Nike’s China business declines for seventh straight quarter, stock sinks as soft guidance outweighs Q3 earnings beat
Sportswear kingpin Nike reported results for its third quarter, which ended in February, after the bell Tuesday. At a headline-level, the fiscal Q3 numbers were pretty solid, with Nike reporting:
Earnings of $0.35 per share, comfortably above the Wall Street consensus of $0.29 per share compiled by FactSet.
$11.28 billion in total revenue, roughly in line with the $11.26 billion estimate.
However, weakness in China and a revenue forecast that implies sales will continue to drop are weighing on the shares, which are down more than 9% in early trading on Wednesday.
On the earnings call, management said that revenue is expected to drop 2% to 4% in the coming quarter, and that overall they “expect revenues to be down low-single-digits versus the prior year, with gains in North America offset by declines in Greater China.” That's a disappointment to analysts, who were anticipating 2% growth in the coming quarter, and even more in the latter stages of the year, per Bloomberg.

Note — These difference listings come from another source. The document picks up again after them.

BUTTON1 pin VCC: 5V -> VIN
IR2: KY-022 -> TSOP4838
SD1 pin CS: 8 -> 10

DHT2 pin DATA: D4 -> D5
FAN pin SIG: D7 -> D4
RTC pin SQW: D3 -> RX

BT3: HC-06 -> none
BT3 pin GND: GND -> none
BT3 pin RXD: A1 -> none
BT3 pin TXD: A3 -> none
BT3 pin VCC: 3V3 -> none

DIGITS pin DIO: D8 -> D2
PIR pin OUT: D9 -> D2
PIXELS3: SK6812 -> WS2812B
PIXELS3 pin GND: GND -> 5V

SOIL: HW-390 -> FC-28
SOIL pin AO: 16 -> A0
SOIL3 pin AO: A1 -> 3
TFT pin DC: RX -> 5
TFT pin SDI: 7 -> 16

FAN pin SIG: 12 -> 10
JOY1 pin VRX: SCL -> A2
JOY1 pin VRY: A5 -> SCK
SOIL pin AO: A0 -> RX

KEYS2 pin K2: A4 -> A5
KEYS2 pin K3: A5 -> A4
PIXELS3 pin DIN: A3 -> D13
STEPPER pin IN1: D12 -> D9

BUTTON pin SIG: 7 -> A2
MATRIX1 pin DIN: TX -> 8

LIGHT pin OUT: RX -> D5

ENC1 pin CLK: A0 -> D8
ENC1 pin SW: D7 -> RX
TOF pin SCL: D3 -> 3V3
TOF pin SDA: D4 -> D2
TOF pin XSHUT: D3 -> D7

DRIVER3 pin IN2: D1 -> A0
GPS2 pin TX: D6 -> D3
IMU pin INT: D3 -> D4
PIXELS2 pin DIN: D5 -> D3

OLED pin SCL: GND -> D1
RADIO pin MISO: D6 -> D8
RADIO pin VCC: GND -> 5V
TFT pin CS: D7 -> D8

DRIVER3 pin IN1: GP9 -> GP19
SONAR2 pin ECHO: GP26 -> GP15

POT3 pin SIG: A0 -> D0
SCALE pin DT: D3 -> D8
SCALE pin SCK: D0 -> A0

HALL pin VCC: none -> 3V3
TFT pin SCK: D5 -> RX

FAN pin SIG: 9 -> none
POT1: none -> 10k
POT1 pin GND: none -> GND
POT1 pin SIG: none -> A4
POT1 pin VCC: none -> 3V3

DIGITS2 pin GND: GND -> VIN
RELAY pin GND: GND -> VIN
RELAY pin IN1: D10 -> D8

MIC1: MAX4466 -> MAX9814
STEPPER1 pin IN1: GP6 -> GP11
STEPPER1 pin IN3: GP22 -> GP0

Nike’s sales in China — where the company earns about 15% of its revenue — fell 7% to $1.62 billion. That’s its seventh straight quarter of sales declines in the market, though this quarter’s was less than feared. The company had issued weak guidance for this quarter considering continued softness in the region.
“This quarter we took meaningful actions to improve the health and quality of our business,” said Nike CEO Elliott Hill. “The pace of progress is different across the portfolio and the areas we prioritized first continue to drive momentum.”
Nike shares are trading near decade lows this month, as tariffs continue to weigh on profits and shipping costs rise amid the war with Iran. As of Tuesday’s close, the stock was down 17% year to date.